DATA Start Marker
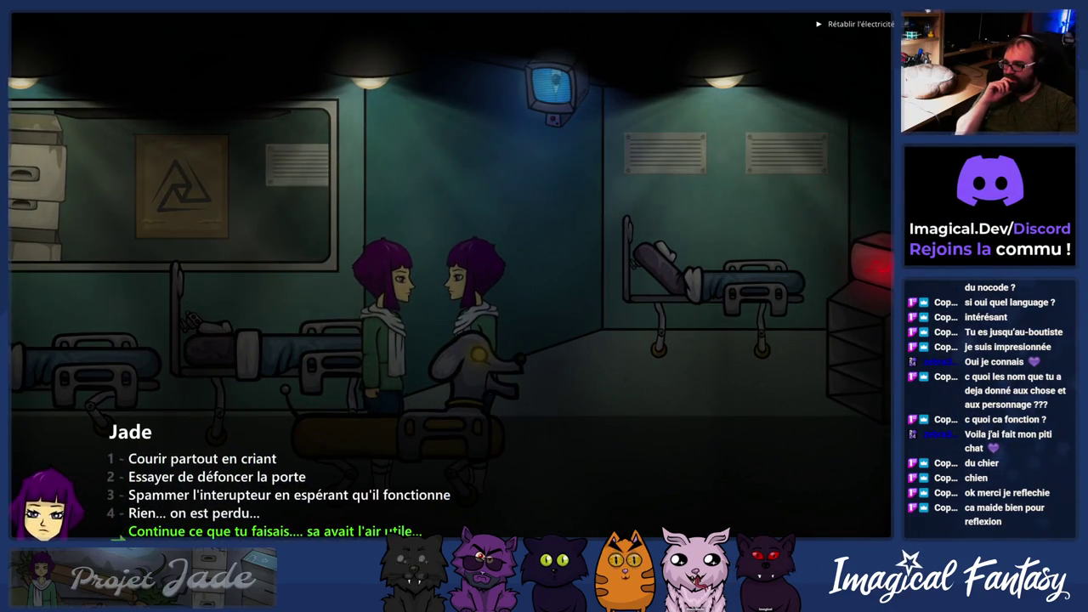
- Answer 'Rien... on est perdu...' and walk Jade back and forth past dogo
{"action": "left_click", "coordinate": [140, 514]}
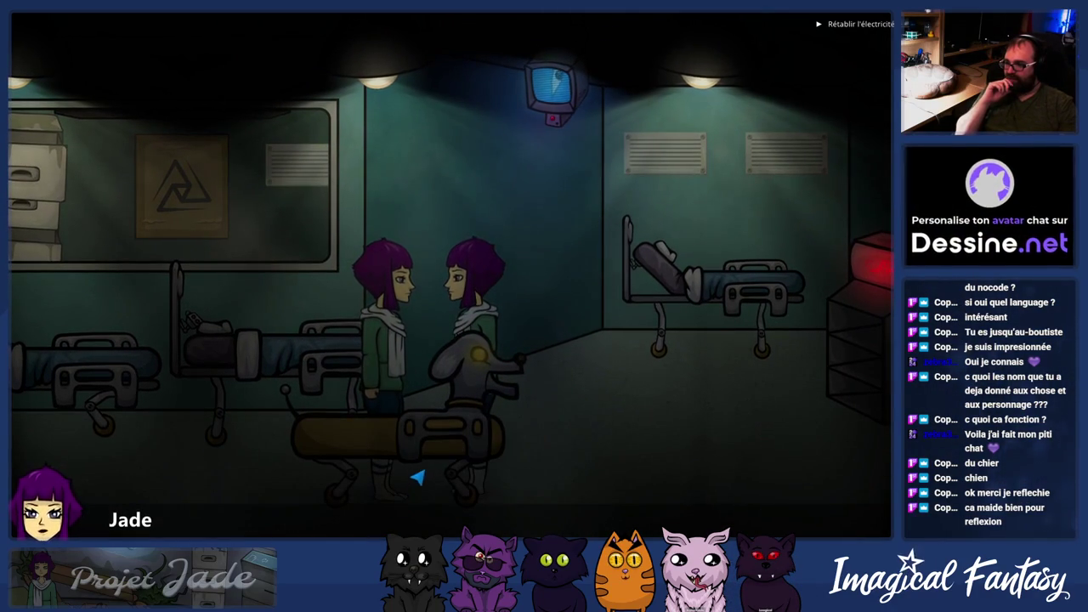
{"action": "left_click", "coordinate": [644, 397]}
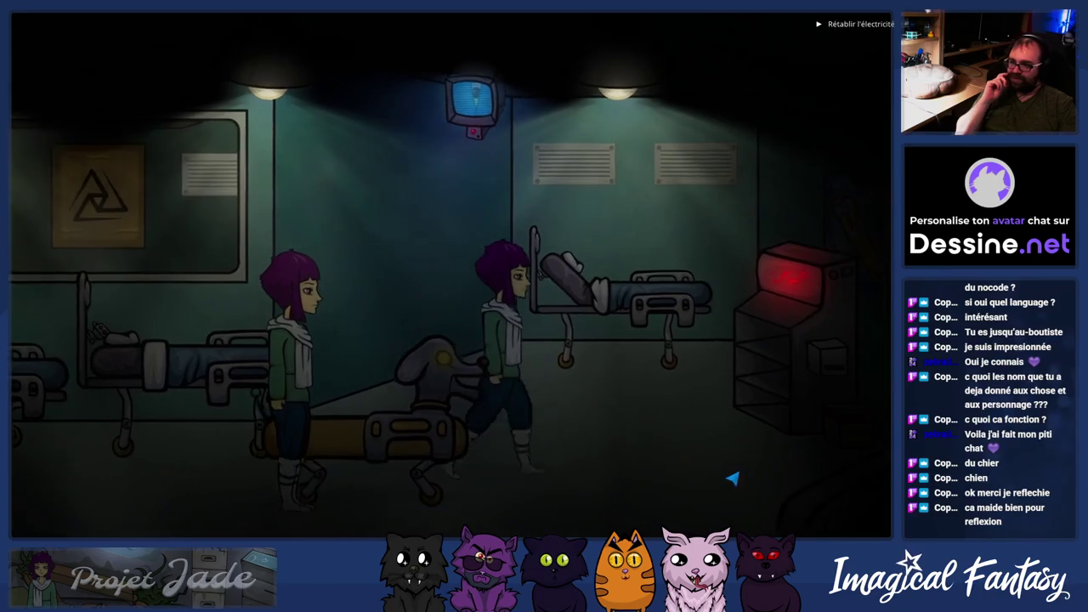
{"action": "left_click", "coordinate": [340, 340]}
DATA End Marker
Each line above should be output exactly, apart from the pictures.

- Answer 'Rien... on est perdu...' and walk Jade back and forth past dogo
{"action": "left_click", "coordinate": [140, 514]}
{"action": "left_click", "coordinate": [644, 397]}
{"action": "left_click", "coordinate": [340, 340]}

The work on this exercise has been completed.